In his recently released book, “People of the Ecotone,” history professor Robert Morrissey created the first thorough environmental history of the tallgrass prairies and how they influenced tribal societies. The book also looks at how those changes affected the Fox Wars.

“The book re-centers the years of early contact not so much around the arrival of Europeans but around the ongoing events in Indigenous America. They are at least as important as what’s happening with the start of colonization, as are the environmental factors,” Morrissey said. “It’s a reorientation of what was driving history and how important the Indigenous processes were, and a new explanation for these really consequential wars of the 18th century.”

The area occupied by grasslands increased as a result of a shift in temperature from a warm period to the Little Ice Age, which began in the 14th century and pushed the tree line east. Drought made prairie grasses more digestible for animals, and the cultivation of grasslands through burning by Indigenous tribes drew large bison herds that migrated into the eastern prairies, Morrissey said.

Indigenous inhabitants in Illinois migrated from the centralized, grain-focused agrarian economy of Cahokia to more decentralized, smaller-scale settlements based around a wide range of resources, including bison hunting, in the middle of the thirteenth century, Morrissey said. They developed a distinctive type of bison hunting, chasing the animals on foot.

“This creates a huge transformation in labor, in how work was organized and the sheer amount of work required in processing animals,” he said.

This transition zone, now a monoculture, had this mosaic quality, with wetlands, grasslands, forests and river valleys. I’m trying to enhance the appreciation for the diversity of the ecology of this tallgrass prairie region and the opportunity that was presented in this period. It’s about what made the region distinctive and how that played into the motivations that usually don’t make it into stories we tell about early America and Indigenous America.

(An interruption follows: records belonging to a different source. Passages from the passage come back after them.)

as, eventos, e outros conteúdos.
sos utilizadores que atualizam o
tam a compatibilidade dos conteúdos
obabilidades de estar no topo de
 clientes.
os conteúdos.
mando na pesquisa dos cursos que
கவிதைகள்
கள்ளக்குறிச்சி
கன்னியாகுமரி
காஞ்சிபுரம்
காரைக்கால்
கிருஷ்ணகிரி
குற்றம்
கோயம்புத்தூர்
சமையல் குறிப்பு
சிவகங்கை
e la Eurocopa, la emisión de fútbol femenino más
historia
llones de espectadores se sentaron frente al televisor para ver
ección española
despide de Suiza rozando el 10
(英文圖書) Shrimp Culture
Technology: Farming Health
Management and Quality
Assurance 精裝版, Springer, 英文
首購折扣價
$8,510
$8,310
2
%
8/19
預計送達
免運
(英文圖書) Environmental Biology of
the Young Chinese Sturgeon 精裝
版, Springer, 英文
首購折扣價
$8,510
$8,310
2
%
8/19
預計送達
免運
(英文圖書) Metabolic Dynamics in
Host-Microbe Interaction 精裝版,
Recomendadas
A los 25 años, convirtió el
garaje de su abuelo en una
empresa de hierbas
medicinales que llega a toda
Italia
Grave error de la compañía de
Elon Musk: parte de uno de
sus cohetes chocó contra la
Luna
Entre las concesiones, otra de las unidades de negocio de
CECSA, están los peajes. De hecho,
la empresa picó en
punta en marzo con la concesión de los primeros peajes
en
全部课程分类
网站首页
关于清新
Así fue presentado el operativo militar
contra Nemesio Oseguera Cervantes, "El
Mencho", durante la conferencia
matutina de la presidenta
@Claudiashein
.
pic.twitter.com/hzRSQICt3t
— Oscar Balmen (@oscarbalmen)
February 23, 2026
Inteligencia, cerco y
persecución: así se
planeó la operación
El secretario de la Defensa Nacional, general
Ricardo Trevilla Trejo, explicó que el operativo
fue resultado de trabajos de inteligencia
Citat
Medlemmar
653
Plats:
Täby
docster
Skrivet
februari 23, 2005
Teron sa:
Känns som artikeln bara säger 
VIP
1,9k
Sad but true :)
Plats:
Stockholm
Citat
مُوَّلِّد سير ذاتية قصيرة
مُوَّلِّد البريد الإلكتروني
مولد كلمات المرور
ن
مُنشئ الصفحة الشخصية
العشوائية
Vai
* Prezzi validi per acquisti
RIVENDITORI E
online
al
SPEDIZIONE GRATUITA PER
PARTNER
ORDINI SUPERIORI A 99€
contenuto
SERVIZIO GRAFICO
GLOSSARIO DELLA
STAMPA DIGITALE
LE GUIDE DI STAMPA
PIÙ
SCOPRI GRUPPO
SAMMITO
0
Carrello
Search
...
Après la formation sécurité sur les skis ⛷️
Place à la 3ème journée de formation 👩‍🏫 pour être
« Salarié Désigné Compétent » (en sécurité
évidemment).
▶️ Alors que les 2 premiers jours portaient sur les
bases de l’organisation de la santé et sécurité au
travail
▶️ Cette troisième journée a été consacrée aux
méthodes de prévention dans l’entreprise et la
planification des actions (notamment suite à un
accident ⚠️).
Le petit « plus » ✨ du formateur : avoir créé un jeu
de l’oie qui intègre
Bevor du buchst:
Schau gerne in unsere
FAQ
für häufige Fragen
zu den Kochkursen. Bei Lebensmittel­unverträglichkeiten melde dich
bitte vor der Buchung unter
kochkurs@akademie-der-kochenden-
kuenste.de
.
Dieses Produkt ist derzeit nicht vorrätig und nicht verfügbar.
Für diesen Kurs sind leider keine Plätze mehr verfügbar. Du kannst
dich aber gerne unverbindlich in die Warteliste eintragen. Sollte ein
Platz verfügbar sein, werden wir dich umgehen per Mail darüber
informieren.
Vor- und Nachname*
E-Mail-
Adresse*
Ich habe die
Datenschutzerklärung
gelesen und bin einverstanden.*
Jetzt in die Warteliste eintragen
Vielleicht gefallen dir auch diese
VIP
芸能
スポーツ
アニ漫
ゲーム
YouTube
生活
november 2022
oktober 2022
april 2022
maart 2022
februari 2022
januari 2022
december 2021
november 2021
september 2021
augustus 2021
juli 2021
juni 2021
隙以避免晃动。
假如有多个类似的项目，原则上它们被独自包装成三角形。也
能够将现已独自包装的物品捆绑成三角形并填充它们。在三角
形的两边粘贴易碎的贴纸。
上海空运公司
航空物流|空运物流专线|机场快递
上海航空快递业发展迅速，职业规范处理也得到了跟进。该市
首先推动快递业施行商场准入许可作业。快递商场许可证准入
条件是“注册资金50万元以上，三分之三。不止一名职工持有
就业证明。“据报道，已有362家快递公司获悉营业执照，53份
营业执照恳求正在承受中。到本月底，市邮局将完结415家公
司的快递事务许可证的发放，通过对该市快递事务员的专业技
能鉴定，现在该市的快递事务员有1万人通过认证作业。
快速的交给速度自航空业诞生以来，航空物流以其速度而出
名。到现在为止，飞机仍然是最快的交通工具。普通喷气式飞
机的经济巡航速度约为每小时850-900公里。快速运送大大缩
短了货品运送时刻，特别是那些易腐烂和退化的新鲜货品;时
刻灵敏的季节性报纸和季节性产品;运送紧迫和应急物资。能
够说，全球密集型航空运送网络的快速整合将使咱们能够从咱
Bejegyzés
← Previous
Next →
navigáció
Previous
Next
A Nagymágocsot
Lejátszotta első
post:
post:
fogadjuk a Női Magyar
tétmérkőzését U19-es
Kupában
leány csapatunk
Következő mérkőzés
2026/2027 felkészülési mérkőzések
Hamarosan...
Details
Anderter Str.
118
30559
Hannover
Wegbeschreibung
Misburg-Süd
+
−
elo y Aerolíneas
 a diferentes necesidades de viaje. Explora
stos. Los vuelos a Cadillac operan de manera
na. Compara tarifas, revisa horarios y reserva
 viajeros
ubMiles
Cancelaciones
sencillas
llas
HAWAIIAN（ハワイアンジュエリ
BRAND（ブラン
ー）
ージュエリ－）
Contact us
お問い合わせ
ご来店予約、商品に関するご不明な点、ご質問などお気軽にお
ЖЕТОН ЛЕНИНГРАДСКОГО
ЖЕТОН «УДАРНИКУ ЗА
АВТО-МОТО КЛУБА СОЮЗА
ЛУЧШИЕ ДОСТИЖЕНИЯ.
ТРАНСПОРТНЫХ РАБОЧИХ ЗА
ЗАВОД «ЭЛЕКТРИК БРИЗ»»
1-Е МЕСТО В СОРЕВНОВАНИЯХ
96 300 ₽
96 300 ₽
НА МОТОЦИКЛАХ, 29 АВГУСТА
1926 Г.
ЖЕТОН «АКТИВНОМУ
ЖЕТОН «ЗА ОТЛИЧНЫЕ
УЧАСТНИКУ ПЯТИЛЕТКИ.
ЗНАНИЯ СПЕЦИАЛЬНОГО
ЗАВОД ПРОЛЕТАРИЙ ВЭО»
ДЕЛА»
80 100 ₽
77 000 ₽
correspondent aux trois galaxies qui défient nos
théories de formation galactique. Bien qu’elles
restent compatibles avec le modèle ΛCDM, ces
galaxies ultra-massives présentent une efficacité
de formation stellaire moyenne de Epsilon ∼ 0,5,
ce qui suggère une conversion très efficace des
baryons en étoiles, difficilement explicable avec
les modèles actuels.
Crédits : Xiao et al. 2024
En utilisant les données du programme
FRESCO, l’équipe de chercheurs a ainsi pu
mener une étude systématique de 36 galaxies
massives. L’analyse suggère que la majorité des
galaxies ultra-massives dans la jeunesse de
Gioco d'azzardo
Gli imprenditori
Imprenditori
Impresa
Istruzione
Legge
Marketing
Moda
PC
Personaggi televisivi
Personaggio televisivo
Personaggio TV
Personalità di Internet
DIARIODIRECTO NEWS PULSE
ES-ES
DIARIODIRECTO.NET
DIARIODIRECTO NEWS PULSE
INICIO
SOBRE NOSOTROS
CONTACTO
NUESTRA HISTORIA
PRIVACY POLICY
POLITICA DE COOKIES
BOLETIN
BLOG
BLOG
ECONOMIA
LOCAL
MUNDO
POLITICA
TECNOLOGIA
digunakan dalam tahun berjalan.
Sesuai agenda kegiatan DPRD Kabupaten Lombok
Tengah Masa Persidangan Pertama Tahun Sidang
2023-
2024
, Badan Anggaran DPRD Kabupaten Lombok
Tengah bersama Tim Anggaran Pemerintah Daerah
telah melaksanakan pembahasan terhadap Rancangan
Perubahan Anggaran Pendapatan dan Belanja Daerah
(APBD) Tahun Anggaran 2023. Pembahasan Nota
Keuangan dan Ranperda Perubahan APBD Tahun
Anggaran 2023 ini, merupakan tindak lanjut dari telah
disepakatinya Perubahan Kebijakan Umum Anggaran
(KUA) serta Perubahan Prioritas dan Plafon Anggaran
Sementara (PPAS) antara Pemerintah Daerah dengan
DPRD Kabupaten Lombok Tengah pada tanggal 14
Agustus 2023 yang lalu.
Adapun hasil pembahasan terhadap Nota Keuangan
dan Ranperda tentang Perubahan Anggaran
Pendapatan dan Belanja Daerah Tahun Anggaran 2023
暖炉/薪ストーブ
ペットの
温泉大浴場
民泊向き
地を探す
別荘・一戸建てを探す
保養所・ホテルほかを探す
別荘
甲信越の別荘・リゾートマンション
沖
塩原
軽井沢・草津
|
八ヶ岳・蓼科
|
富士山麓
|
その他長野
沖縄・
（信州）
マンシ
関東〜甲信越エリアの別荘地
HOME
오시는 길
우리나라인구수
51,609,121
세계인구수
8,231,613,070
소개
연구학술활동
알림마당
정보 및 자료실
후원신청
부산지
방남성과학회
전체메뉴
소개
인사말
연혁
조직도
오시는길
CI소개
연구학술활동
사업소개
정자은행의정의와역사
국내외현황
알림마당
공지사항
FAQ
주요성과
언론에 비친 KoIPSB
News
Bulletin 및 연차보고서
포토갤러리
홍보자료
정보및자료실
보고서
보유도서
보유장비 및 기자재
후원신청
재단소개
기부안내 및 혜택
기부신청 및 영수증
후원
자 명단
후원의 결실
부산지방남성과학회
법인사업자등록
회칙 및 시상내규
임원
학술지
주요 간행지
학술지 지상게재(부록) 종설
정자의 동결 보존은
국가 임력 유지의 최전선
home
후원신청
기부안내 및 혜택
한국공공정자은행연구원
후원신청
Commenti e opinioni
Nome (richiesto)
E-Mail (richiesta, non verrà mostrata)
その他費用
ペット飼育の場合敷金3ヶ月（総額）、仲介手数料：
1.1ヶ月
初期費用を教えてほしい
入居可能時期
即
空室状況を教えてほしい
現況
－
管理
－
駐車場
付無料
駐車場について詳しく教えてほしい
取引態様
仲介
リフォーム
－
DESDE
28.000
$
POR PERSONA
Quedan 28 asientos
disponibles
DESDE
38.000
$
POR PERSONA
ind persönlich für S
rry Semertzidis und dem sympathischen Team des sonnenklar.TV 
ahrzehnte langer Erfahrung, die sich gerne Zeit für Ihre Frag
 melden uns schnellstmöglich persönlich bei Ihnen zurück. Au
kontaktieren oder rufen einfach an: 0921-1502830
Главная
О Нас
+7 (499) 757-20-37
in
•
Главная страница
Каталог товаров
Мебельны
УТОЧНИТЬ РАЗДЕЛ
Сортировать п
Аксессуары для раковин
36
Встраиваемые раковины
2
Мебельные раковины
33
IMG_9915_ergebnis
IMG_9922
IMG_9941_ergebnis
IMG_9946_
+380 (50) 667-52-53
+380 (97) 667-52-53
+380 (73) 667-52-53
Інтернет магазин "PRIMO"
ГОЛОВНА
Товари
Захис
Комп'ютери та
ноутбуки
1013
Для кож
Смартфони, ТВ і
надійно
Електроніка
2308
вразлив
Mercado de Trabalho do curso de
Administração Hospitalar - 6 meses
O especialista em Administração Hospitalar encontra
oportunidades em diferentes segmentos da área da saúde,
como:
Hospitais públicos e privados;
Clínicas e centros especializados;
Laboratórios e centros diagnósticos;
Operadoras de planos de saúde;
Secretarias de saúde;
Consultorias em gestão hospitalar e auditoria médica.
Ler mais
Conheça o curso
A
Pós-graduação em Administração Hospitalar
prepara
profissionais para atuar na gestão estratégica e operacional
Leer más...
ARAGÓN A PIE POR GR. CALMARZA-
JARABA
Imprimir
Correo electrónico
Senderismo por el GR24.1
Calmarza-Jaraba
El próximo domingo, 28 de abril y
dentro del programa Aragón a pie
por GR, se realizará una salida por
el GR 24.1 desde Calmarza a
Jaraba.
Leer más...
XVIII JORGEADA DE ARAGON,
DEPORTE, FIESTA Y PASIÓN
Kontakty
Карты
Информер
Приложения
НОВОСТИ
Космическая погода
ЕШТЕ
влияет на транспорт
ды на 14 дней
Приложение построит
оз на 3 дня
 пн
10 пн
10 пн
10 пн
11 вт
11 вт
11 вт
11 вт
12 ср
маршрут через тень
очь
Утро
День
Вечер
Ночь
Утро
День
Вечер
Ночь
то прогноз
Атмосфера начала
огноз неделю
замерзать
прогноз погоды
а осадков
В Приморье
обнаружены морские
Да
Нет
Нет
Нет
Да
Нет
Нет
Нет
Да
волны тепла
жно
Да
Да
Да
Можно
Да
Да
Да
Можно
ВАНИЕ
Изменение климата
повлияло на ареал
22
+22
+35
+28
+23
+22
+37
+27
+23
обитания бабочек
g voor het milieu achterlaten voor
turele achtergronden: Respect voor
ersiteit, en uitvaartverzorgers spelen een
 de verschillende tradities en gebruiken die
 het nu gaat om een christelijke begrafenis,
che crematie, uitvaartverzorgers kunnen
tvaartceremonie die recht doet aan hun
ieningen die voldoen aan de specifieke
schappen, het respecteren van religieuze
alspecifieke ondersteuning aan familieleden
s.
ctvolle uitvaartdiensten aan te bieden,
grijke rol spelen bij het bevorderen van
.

Professor Robert Morrissey

The region now benefited from a particular type of combat as a result of the modifications. The borderland region was home to numerous tribes that were unrelated to one another and whose cultures involved taking prisoners from other tribes in order to replace tribal members who had died from sickness or been killed in battle, Morrissey said.

“People made a lot out of that opportunity and became traders of captives from one part of the borderlands to another. Being there was not just about the bison and ecological opportunities, but also the possibilities for building power in these militarily strategic ways. Those two things started to intersect with each other the bison economy required a certain kind of labor system and tribes turned to captives for labor,” Morrissey said.

The Native American tribes were asked to provide the French, who had arrived to the area for hunting, with bison hides because they believed they would become a valuable commodity in North America. The tribes’ economy grew to include more bison hunting, which also served as a cause of rivalry among them, Morrissey said.

The Fox Wars, which took place between 1712 and 1735, were caused by these dynamics and resentments over captive raids. According to Morrissey, the history has overstated the French involvement in the wars. Although they played a significant role in developing a market for bison hides, the French were not the only ones responsible for the Fox Wars.

The final fight in Morrissey’s book takes place at the present-day Arrowsmith community in McLean County in 1730. The Native American tribes in the region saw a sharp drop in population as a result of the brutality of the Fox Wars. The climate was changing again, making the plains to the west a better habitat for bison, and the tribes there began hunting them on horseback, creating a new center for bison trade, Morrissey said.

Considering the ecological and climate history of the region and how changes in the environment affected Indigenous people provides a fuller picture of the rise and fall of the tribes living in the mid continent, he said.

“This transition zone, now a monoculture, had this mosaic quality, with wetlands, grasslands, forests and river valleys. I’m trying to enhance the appreciation for the diversity of the ecology of this tallgrass prairie region and the opportunity that was presented in this period,” Morrissey said. “It’s about what made the region distinctive and how that played into the motivations that usually don’t make it into stories we tell about early America and Indigenous America.”